Aufgabenstellung A: Können Sie den Absatz, der mit „Eine Amtszeitbegrenzung ist nicht automatisch“ beginnt, im vorliegenden Text zur Amtszeitbegrenzung kürzer fassen, ohne seine wesentlichen Aussagen zu verlieren?

Vorliegender Text:

Sehr geehrte Frau S.,

tatsächlich sieht auf den ersten Blick eine Amtszeitbegrenzung attraktiv aus - bei genauerem Hinsehen gibt es wichtige Gründe, warum die Opposition den durchsichtigen Vorschlag ablehnt.

Hier bilde ich Ihnen die Argumente der SPD-Fraktion ab:

1
Die CSU hat alle unsere Anträge zu mehr Demokratie abgeschmettert und war im Zuge der verfassungsändernden Beratungen auch nicht zu Verhandlungen bereit:

- kein Wahlalter 16

- keine Informationsfreiheitsgesetz, das Bürgern Auskunftsrechte gegenüber Behörden gesetzlich einräumt

- keine Absenkung der hohen Hürden beim Volksentscheid

- keine Erweiterung des Petitionsrechts

- keine Belebung des parlamentarischen Betriebs durch Ministerpräsidentenbefragung etc.

2
Eine Amtszeitbegrenzung ist nicht automatisch ein Mehr an Demokratie. Die Bürgerinnen und Bürger entscheiden in der Demokratie welche Partei sie wählen. Und damit auch, welchem Ministerpräsidentenkandidaten sie ihre Stimme geben. Eine Amtszeitbegrenzung heißt: Hier darf der Bürger NICHT entscheiden.

3
Der Gedanke der Amtszeitbegrenzung ist nicht konsequent. Was ist mit Parlamentariern? Ministern? Landräten? Bürgermeistern? Stadt- und Gemeinderäten?

4
Ob ein Ministerpräsident aus Sicht des Parlaments einen guten Job macht – oder nicht – ist nicht abhängig davon, ob er oder sie 39 oder 80 Jahre alt ist, oder seit 8 oder 12 Jahren im Amt. Er oder sie arbeitet gut – dann darf und soll er oder sie bleiben. Er oder sie arbeitet schlecht – dann nicht. Nicht weil es das Gesetz so will. Sondern die Demokratie: das Parlament.

5
Die historische Erfahrung zeigt: Bayern verabschiedet seine Ministerpräsidenten durchaus konsequent. Nur Goppel und Stoiber waren etwas länger im Amt als 10 Jahre.

6
Anders als im präsidentiellen System der USA oder Frankreichs wählen die BürgerInnen Bayerns den Regierungschef nicht direkt. Das macht das Parlament. Im parlamentarischen System hat der Regent eine deutlich schwächere Position als in den USA. Das ist gut so. Die Amtszeitbegrenzung in der parlamentarischen Demokratie erfolgt durch Wahlen.

Datensätze:
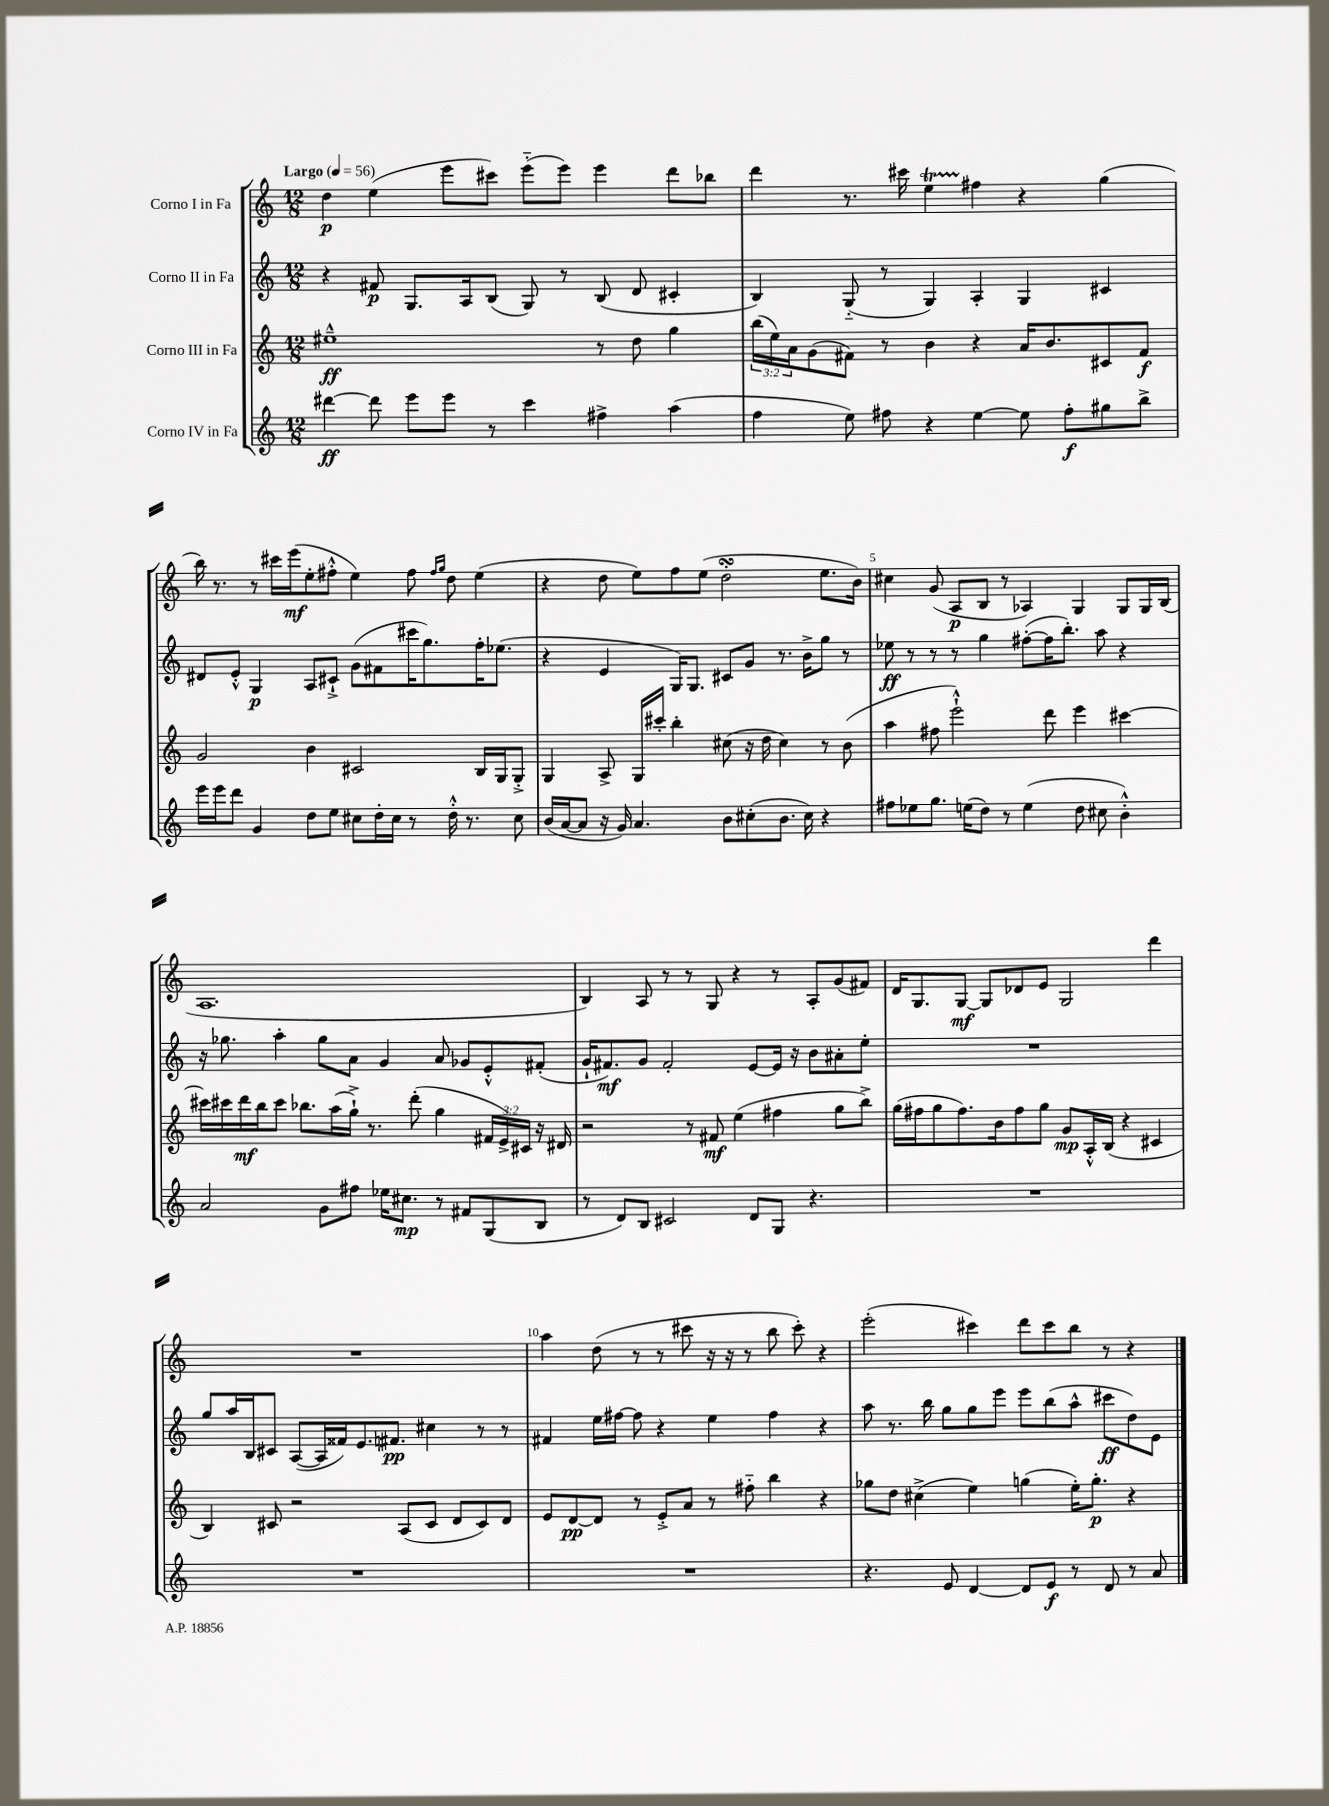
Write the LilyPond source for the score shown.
---
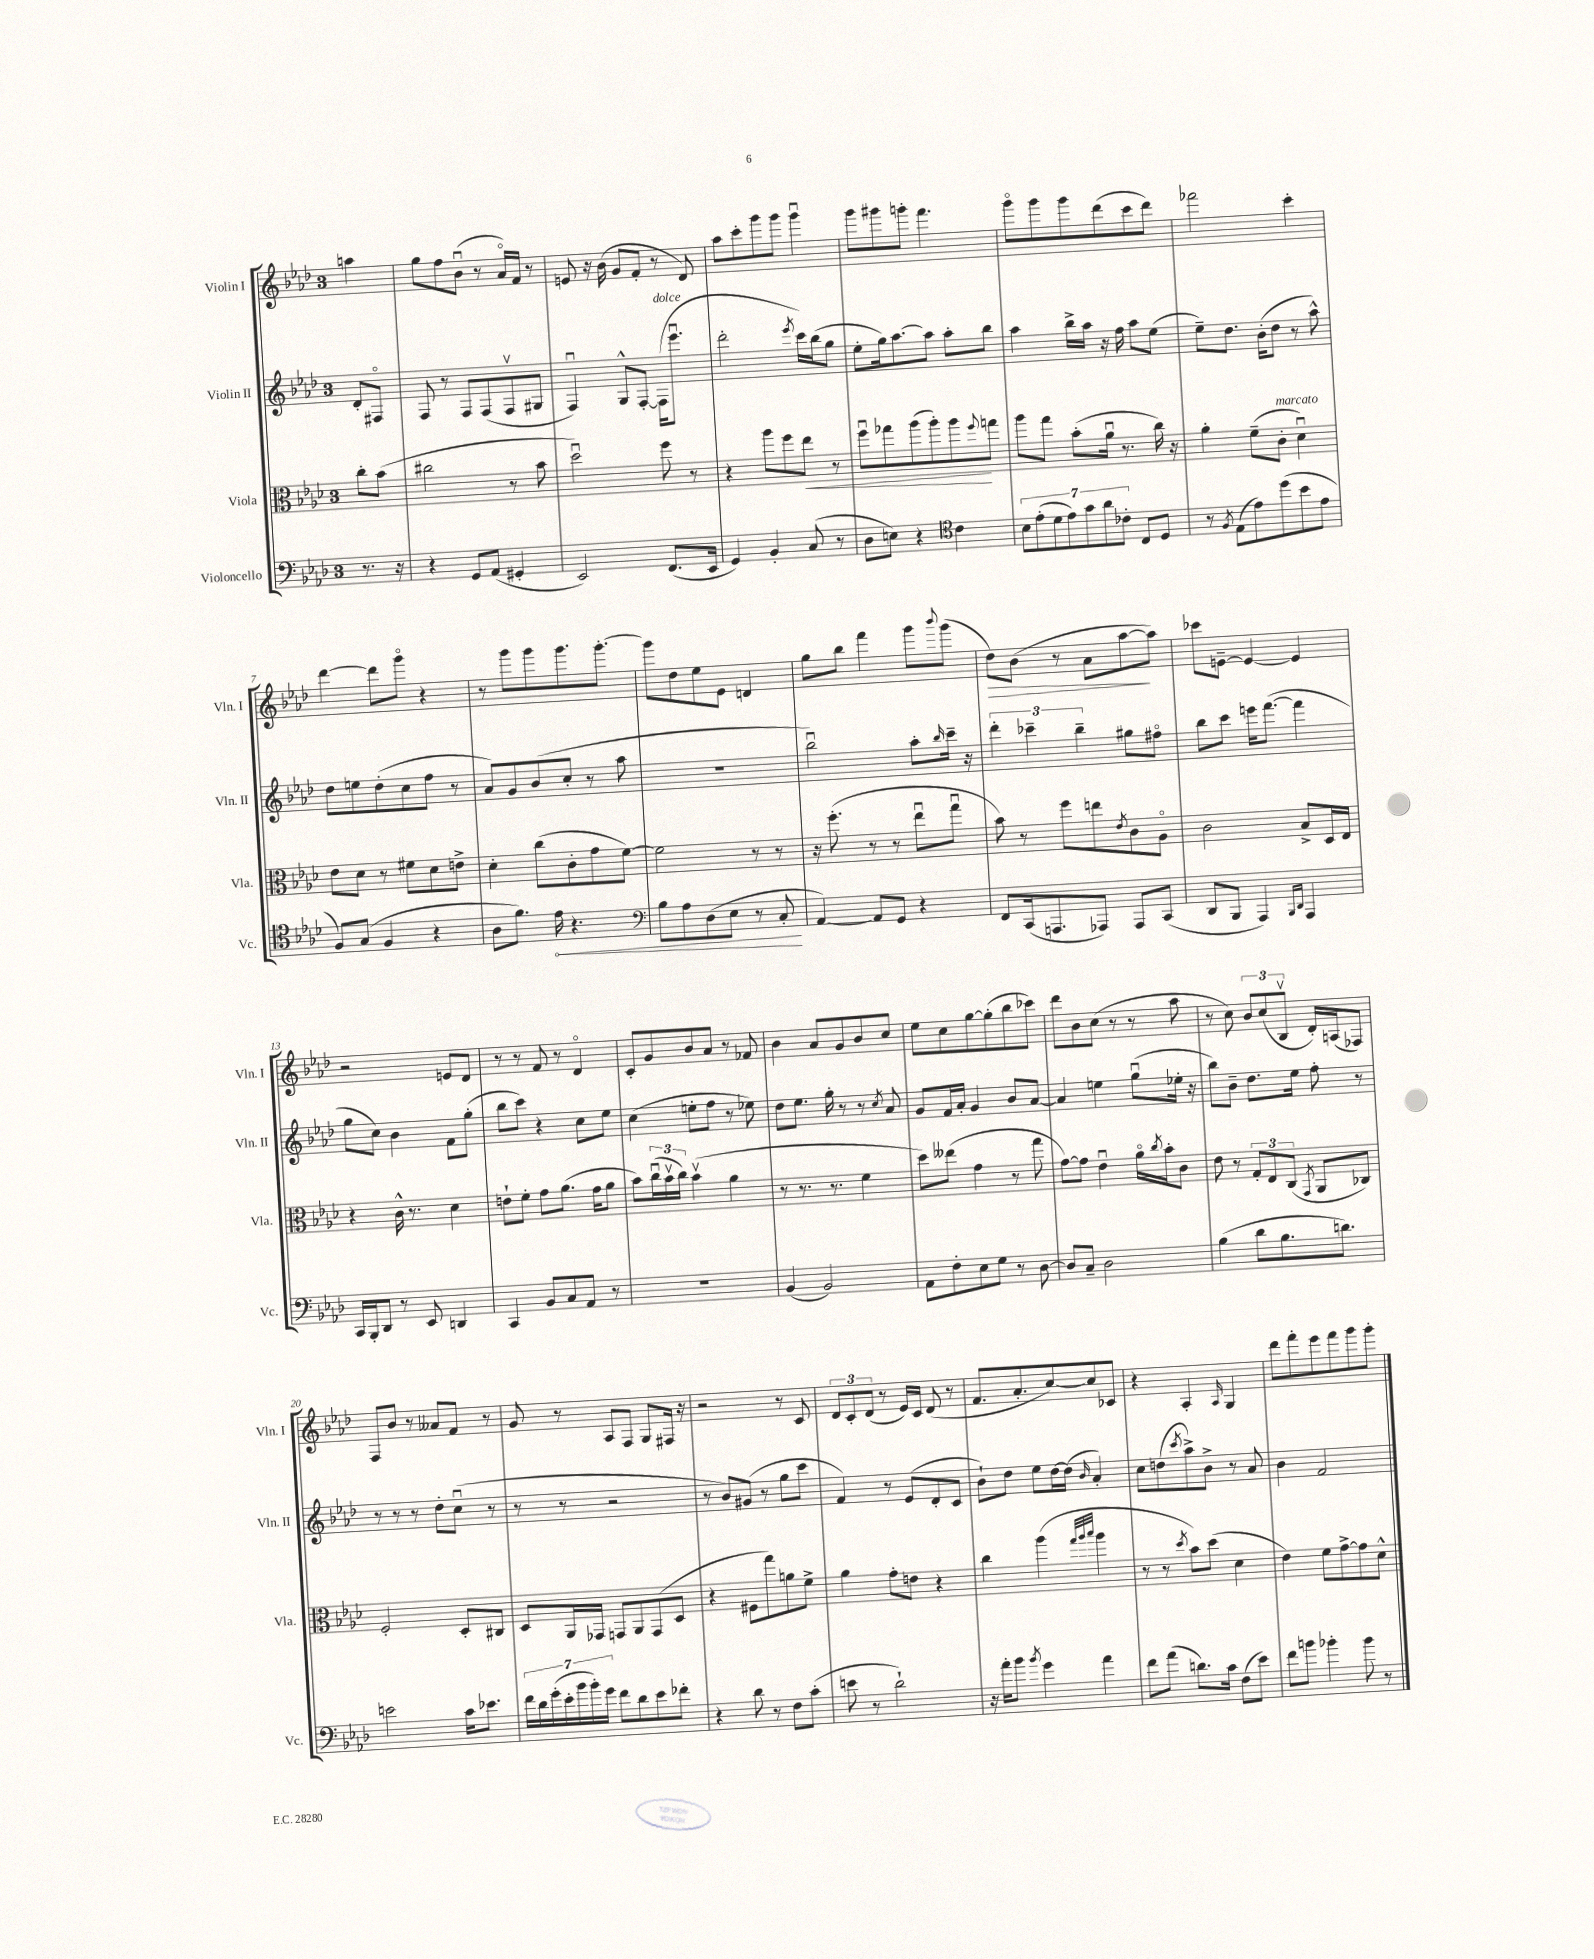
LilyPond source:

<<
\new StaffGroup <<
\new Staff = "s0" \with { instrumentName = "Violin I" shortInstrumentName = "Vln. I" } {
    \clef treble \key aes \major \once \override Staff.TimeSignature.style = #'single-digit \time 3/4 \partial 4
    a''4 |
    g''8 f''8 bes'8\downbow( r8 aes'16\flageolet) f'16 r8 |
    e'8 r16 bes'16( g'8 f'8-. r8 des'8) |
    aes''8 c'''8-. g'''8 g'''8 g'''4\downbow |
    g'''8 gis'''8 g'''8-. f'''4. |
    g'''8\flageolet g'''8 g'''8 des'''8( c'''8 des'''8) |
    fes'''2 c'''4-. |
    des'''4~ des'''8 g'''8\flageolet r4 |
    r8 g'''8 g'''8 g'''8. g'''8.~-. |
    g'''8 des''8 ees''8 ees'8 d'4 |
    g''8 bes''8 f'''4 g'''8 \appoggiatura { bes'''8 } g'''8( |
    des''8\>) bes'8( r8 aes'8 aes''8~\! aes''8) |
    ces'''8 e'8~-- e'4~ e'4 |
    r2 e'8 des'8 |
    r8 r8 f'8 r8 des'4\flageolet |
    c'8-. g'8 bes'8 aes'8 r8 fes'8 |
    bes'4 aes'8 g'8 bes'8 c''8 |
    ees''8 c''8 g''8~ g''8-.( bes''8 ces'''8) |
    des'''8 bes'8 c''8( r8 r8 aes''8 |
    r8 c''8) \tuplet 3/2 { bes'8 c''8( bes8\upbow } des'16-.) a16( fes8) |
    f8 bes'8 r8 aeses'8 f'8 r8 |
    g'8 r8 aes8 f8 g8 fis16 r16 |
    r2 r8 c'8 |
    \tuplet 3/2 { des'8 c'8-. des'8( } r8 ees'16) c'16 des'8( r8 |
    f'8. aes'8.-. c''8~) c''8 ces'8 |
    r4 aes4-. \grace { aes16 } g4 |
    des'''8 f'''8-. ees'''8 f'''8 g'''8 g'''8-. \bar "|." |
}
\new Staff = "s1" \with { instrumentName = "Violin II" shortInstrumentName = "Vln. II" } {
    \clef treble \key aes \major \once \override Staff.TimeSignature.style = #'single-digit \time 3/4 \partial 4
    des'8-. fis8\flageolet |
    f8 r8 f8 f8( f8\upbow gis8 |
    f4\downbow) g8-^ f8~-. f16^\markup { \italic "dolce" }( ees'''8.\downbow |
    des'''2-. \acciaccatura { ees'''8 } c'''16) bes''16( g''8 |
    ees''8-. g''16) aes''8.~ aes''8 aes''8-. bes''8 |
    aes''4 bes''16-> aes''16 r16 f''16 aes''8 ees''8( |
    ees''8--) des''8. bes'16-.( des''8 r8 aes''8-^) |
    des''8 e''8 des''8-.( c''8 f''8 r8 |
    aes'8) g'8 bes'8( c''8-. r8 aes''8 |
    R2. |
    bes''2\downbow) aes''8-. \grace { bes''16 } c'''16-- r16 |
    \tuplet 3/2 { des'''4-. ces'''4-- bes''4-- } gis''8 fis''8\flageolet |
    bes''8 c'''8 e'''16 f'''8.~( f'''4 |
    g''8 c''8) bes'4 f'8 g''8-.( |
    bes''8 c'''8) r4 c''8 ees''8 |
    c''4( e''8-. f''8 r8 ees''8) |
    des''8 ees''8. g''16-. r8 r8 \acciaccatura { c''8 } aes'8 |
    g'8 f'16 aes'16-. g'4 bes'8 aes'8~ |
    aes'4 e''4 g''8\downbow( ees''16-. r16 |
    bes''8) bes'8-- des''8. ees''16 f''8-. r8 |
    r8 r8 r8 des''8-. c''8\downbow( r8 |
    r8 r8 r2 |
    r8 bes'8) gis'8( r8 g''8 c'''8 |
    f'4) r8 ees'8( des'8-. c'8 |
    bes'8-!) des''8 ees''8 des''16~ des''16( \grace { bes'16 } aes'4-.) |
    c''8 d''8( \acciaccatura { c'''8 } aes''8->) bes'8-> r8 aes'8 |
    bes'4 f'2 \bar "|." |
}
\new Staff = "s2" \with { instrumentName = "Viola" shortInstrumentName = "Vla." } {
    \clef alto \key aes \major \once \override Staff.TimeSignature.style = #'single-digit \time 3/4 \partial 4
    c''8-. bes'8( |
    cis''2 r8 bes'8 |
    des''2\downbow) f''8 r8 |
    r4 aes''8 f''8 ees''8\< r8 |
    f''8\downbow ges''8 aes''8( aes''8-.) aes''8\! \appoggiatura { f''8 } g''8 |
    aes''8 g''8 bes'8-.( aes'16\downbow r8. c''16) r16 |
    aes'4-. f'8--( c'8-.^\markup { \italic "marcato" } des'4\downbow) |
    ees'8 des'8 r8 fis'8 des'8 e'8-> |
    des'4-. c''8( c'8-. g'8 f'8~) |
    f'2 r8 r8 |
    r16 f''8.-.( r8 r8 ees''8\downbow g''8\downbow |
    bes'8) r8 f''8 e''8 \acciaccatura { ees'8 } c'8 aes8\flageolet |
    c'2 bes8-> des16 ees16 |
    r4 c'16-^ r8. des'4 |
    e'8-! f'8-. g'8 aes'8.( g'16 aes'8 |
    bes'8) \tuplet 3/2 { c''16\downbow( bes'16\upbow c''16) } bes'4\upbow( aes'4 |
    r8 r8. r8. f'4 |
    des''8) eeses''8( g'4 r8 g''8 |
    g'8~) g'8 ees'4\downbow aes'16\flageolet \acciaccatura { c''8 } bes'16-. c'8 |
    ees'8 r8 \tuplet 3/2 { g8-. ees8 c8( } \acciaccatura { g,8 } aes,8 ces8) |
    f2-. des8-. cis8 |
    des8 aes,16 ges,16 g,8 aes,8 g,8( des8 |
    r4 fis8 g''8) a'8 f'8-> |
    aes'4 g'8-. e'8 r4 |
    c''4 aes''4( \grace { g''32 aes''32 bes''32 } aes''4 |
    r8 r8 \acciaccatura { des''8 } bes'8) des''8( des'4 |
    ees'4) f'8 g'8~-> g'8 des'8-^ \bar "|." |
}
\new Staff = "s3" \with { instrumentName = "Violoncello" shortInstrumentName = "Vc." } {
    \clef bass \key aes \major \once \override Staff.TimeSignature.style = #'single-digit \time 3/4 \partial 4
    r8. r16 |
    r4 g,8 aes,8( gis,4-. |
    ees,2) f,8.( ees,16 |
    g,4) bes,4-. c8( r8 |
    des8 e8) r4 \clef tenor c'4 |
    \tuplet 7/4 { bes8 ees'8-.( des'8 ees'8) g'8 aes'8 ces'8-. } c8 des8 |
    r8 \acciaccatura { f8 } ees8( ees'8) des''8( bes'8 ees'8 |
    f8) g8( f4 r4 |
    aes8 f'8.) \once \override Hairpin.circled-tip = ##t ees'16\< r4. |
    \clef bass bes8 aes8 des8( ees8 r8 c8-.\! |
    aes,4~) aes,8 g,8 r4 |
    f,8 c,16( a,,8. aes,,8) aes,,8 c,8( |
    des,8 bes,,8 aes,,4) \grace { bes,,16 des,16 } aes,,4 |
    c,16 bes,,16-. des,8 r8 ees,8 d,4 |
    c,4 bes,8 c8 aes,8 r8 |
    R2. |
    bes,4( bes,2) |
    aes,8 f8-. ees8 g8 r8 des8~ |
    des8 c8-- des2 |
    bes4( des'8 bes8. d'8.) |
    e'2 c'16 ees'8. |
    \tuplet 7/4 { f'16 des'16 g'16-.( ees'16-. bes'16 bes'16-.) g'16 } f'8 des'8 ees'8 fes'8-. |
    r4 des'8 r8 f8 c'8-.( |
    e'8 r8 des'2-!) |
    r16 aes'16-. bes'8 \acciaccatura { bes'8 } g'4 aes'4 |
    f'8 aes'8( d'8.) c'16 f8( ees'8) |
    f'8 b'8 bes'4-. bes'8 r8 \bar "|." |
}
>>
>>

Aufgabenstellung B: Nennen Sie die Anzahl der Zeilen in den Datensätzen, die die Zeichenfolge "tuplet" enthalten. Geben Sie nur die Zahl an.

Musterlösung A: Eine Amtszeitbegrenzung bedeutet nicht automatisch mehr Demokratie. Die Bürger wählen eine Partei und damit auch einen Ministerpräsidentenkandidaten. Eine Begrenzung nimmt ihnen genau diese Entscheidung.

Musterlösung B: 7